Source data:
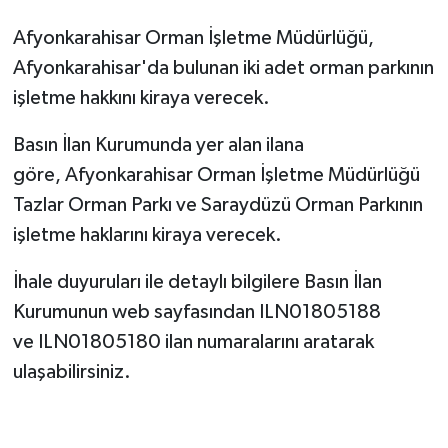
Afyonkarahisar Orman İşletme Müdürlüğü,
Afyonkarahisar'da bulunan iki adet orman parkının
işletme hakkını kiraya verecek.
Basın İlan Kurumunda yer alan ilana
göre, Afyonkarahisar Orman İşletme Müdürlüğü
Tazlar Orman Parkı ve Saraydüzü Orman Parkının
işletme haklarını kiraya verecek.
İhale duyuruları ile detaylı bilgilere Basın İlan
Kurumunun web sayfasından ILN01805188
ve ILN01805180 ilan numaralarını aratarak
ulaşabilirsiniz.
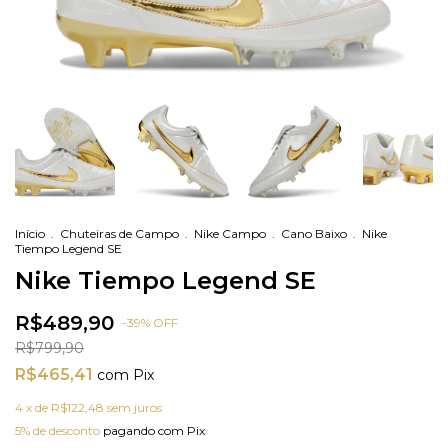
Início
.
Chuteiras de Campo
.
Nike Campo
.
Cano Baixo
.
Nike
Tiempo Legend SE
Nike Tiempo Legend SE
R$489,90
-
39
%
OFF
R$799,90
R$465,41
com
Pix
4
x de
R$122,48
sem juros
5% de desconto
pagando com Pix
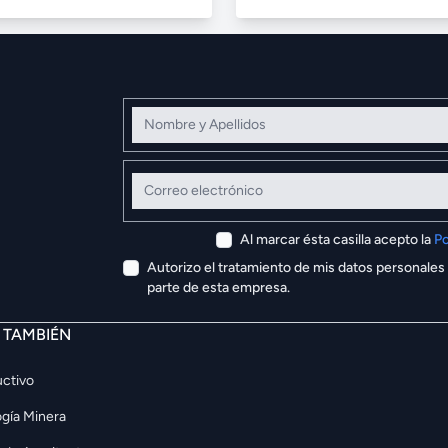
Nombre y Apellidos
Correo electrónico
Al marcar ésta casilla acepto la
Po
Autorizo el tratamiento de mis datos personales
parte de esta empresa.
E TAMBIÉN
ctivo
gía Minera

• Work task:
Rewrite the text of all the entries above, renaming "Pix" to "PIX" everywhere and leaving everything else unchanged. Leave out the pictures.

• Task result:
Afyonkarahisar Orman İşletme Müdürlüğü,
Afyonkarahisar'da bulunan iki adet orman parkının
işletme hakkını kiraya verecek.
Basın İlan Kurumunda yer alan ilana
göre, Afyonkarahisar Orman İşletme Müdürlüğü
Tazlar Orman Parkı ve Saraydüzü Orman Parkının
işletme haklarını kiraya verecek.
İhale duyuruları ile detaylı bilgilere Basın İlan
Kurumunun web sayfasından ILN01805188
ve ILN01805180 ilan numaralarını aratarak
ulaşabilirsiniz.
Início
.
Chuteiras de Campo
.
Nike Campo
.
Cano Baixo
.
Nike
Tiempo Legend SE
Nike Tiempo Legend SE
R$489,90
-
39
%
OFF
R$799,90
R$465,41
com
PIX
4
x de
R$122,48
sem juros
5% de desconto
pagando com PIX
Nombre y Apellidos
Correo electrónico
Al marcar ésta casilla acepto la
Po
Autorizo el tratamiento de mis datos personales
parte de esta empresa.
E TAMBIÉN
ctivo
gía Minera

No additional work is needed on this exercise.